Exercise aim
Write out, without any change, the data from its first line through the line that contains "סופרטאנקר, תא צילום, תא".

[Saved entries]
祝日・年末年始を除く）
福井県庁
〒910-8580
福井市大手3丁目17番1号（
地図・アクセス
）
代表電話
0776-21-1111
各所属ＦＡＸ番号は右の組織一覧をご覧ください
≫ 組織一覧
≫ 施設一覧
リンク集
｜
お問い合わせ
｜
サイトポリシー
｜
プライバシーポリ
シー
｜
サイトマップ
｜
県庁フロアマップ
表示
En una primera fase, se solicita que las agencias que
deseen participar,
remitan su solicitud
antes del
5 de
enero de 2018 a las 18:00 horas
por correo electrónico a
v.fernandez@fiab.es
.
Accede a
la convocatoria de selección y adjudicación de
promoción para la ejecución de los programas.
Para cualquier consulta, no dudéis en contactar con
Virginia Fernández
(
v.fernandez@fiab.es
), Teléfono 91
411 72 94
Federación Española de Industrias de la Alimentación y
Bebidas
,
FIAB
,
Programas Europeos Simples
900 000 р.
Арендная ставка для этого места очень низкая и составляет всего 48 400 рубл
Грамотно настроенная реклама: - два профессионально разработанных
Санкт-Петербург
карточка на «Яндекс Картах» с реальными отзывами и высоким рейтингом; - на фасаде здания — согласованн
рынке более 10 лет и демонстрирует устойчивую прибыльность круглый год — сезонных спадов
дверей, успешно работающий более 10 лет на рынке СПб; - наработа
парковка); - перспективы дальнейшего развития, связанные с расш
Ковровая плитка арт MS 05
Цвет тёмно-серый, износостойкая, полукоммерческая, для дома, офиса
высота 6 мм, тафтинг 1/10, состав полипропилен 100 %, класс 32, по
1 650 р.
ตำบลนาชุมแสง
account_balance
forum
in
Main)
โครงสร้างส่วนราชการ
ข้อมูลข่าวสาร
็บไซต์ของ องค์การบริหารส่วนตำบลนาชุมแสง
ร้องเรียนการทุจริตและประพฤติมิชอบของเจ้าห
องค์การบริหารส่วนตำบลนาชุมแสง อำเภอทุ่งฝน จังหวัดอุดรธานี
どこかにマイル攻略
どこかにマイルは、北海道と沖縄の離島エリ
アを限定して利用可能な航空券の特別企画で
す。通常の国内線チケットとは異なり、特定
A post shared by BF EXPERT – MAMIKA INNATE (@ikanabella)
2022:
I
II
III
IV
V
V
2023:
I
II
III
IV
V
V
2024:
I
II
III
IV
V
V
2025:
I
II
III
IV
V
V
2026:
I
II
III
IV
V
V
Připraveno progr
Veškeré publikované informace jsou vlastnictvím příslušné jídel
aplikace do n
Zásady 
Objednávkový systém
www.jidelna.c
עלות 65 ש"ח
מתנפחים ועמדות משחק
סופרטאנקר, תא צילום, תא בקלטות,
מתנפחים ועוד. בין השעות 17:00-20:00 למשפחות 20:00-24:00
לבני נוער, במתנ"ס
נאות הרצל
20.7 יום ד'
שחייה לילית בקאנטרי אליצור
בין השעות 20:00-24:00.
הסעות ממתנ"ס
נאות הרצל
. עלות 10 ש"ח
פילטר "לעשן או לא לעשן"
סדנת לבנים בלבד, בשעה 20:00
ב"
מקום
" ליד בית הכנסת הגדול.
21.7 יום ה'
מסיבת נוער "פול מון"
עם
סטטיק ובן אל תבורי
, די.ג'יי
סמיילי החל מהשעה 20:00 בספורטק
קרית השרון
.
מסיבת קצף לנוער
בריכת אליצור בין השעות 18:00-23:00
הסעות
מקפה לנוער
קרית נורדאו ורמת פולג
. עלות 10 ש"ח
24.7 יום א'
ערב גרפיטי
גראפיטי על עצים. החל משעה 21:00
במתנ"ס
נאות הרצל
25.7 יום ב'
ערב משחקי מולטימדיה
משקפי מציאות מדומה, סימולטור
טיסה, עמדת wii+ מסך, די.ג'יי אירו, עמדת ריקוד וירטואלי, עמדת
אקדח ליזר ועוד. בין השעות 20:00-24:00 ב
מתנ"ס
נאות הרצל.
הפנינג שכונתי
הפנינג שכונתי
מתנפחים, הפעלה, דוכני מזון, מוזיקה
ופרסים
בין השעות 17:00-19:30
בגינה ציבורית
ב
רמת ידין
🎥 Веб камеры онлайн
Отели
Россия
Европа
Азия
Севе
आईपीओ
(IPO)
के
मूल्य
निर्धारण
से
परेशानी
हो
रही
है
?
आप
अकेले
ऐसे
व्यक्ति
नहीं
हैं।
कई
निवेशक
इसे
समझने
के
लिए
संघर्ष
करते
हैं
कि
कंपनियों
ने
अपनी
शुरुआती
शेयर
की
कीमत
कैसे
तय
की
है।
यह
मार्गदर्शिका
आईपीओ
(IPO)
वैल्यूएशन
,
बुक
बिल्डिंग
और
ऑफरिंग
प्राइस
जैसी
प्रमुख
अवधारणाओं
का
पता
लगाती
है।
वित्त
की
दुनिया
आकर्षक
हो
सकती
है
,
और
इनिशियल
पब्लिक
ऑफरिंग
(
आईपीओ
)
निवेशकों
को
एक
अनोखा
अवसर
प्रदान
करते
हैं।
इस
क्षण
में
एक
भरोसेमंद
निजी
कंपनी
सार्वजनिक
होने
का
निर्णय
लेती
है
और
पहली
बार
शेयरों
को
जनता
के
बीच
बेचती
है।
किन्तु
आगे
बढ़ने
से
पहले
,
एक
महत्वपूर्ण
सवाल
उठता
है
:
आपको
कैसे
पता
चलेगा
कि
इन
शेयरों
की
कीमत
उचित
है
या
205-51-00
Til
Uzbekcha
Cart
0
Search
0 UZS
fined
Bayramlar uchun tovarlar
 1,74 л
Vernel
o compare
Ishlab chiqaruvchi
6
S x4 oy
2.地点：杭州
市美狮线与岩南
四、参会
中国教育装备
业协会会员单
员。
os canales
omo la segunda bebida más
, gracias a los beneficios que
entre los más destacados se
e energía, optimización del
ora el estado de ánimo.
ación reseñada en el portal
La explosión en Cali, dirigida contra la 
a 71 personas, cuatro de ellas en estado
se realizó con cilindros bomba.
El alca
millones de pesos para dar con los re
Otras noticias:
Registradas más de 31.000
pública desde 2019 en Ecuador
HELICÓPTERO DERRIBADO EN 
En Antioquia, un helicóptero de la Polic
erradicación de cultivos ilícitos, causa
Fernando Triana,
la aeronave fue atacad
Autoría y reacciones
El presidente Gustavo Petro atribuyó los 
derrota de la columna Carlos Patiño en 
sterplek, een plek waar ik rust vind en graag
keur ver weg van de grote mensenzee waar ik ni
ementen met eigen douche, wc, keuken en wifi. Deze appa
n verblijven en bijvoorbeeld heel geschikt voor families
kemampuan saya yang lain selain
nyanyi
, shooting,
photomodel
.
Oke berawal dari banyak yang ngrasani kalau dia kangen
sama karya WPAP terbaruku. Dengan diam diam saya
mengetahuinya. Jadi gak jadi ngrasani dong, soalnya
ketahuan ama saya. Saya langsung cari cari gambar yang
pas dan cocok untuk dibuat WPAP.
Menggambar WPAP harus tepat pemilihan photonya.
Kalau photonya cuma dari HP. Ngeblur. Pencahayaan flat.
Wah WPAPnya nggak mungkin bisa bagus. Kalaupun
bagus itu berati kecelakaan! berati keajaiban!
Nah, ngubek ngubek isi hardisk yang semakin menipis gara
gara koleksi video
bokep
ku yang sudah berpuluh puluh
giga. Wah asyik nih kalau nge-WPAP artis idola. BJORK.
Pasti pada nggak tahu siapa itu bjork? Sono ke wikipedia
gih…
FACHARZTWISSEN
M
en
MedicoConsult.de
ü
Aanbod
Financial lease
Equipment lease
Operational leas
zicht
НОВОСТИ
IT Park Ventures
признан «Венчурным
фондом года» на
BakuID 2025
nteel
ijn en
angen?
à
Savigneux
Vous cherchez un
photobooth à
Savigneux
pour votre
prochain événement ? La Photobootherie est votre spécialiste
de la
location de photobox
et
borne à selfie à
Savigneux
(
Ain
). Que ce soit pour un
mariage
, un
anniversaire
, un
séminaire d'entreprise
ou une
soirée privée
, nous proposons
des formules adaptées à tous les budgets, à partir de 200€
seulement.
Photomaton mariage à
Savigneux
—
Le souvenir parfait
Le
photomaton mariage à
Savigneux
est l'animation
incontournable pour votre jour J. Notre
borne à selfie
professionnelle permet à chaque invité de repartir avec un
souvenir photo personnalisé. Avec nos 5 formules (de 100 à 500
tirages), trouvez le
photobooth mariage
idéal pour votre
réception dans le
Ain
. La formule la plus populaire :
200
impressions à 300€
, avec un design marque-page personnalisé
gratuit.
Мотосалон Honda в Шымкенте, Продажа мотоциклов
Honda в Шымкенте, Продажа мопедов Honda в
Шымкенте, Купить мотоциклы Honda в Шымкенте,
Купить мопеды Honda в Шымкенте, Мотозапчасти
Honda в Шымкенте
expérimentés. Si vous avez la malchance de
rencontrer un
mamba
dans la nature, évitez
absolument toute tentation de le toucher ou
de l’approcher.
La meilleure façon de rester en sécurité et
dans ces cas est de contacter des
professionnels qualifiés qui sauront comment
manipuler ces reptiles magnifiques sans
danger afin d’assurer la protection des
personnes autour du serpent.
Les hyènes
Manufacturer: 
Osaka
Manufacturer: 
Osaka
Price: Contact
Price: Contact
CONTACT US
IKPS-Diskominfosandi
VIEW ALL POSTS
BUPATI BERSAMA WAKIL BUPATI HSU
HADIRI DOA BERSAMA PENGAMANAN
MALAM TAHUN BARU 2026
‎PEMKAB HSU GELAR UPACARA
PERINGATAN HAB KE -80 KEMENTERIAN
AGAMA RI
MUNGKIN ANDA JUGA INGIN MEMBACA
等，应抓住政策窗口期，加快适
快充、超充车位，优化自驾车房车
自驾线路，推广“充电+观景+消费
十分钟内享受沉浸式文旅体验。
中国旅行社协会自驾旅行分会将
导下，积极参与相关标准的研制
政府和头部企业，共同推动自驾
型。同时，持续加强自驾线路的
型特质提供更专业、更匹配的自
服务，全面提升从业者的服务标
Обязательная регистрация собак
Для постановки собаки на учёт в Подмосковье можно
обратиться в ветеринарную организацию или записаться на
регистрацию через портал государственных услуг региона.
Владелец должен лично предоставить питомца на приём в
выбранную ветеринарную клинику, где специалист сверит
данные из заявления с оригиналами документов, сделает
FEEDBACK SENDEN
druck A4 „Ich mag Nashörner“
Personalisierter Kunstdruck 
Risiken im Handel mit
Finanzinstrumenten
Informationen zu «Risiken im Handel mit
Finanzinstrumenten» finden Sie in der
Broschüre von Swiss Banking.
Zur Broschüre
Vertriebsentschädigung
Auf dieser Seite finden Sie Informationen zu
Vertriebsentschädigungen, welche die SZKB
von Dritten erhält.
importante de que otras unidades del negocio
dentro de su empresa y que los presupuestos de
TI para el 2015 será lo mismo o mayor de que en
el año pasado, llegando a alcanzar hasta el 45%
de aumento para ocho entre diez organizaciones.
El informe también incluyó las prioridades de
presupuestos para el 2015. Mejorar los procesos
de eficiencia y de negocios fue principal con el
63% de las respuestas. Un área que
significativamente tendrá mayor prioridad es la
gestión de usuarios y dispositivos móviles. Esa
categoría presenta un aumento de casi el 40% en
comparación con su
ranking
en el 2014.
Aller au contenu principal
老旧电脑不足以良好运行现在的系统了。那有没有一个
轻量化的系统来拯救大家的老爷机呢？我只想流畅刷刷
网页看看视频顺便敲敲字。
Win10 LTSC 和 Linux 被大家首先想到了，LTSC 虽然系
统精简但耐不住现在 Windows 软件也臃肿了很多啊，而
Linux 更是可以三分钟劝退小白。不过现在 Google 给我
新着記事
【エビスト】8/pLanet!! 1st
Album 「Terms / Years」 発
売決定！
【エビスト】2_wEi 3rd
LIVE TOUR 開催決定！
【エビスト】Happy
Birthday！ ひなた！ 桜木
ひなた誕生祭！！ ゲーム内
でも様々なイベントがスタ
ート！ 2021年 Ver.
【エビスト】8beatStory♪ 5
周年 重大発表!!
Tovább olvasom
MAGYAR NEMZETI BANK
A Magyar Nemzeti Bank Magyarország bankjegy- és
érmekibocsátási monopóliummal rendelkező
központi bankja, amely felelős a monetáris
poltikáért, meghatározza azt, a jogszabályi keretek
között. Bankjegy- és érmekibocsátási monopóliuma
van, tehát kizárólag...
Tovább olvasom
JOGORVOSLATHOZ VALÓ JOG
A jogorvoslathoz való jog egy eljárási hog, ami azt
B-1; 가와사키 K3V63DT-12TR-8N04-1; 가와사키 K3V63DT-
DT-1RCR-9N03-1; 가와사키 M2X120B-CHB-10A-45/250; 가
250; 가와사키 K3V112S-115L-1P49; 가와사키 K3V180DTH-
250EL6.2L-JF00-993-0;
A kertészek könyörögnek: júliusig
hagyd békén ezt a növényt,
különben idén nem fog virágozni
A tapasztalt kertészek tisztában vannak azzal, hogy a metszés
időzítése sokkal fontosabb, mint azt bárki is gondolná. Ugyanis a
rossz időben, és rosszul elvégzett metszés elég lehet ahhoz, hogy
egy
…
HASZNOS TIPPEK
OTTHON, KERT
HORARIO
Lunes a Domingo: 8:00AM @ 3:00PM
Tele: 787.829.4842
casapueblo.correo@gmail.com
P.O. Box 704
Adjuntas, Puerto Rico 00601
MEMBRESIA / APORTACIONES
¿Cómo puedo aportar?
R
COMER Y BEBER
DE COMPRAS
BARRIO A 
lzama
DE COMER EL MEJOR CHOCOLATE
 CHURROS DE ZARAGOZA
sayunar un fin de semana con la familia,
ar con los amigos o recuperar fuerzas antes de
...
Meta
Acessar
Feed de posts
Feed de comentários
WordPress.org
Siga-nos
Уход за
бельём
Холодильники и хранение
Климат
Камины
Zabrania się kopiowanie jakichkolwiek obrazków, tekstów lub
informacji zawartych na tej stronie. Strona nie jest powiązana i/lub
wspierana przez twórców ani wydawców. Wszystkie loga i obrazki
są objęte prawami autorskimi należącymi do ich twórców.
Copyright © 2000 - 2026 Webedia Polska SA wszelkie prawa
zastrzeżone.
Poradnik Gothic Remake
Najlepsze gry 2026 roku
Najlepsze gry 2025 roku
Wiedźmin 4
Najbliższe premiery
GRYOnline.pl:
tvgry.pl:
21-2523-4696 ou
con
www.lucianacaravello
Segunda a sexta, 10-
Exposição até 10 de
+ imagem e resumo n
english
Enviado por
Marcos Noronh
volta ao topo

Task output
祝日・年末年始を除く）
福井県庁
〒910-8580
福井市大手3丁目17番1号（
地図・アクセス
）
代表電話
0776-21-1111
各所属ＦＡＸ番号は右の組織一覧をご覧ください
≫ 組織一覧
≫ 施設一覧
リンク集
｜
お問い合わせ
｜
サイトポリシー
｜
プライバシーポリ
シー
｜
サイトマップ
｜
県庁フロアマップ
表示
En una primera fase, se solicita que las agencias que
deseen participar,
remitan su solicitud
antes del
5 de
enero de 2018 a las 18:00 horas
por correo electrónico a
v.fernandez@fiab.es
.
Accede a
la convocatoria de selección y adjudicación de
promoción para la ejecución de los programas.
Para cualquier consulta, no dudéis en contactar con
Virginia Fernández
(
v.fernandez@fiab.es
), Teléfono 91
411 72 94
Federación Española de Industrias de la Alimentación y
Bebidas
,
FIAB
,
Programas Europeos Simples
900 000 р.
Арендная ставка для этого места очень низкая и составляет всего 48 400 рубл
Грамотно настроенная реклама: - два профессионально разработанных
Санкт-Петербург
карточка на «Яндекс Картах» с реальными отзывами и высоким рейтингом; - на фасаде здания — согласованн
рынке более 10 лет и демонстрирует устойчивую прибыльность круглый год — сезонных спадов
дверей, успешно работающий более 10 лет на рынке СПб; - наработа
парковка); - перспективы дальнейшего развития, связанные с расш
Ковровая плитка арт MS 05
Цвет тёмно-серый, износостойкая, полукоммерческая, для дома, офиса
высота 6 мм, тафтинг 1/10, состав полипропилен 100 %, класс 32, по
1 650 р.
ตำบลนาชุมแสง
account_balance
forum
in
Main)
โครงสร้างส่วนราชการ
ข้อมูลข่าวสาร
็บไซต์ของ องค์การบริหารส่วนตำบลนาชุมแสง
ร้องเรียนการทุจริตและประพฤติมิชอบของเจ้าห
องค์การบริหารส่วนตำบลนาชุมแสง อำเภอทุ่งฝน จังหวัดอุดรธานี
どこかにマイル攻略
どこかにマイルは、北海道と沖縄の離島エリ
アを限定して利用可能な航空券の特別企画で
す。通常の国内線チケットとは異なり、特定
A post shared by BF EXPERT – MAMIKA INNATE (@ikanabella)
2022:
I
II
III
IV
V
V
2023:
I
II
III
IV
V
V
2024:
I
II
III
IV
V
V
2025:
I
II
III
IV
V
V
2026:
I
II
III
IV
V
V
Připraveno progr
Veškeré publikované informace jsou vlastnictvím příslušné jídel
aplikace do n
Zásady 
Objednávkový systém
www.jidelna.c
עלות 65 ש"ח
מתנפחים ועמדות משחק
סופרטאנקר, תא צילום, תא בקלטות,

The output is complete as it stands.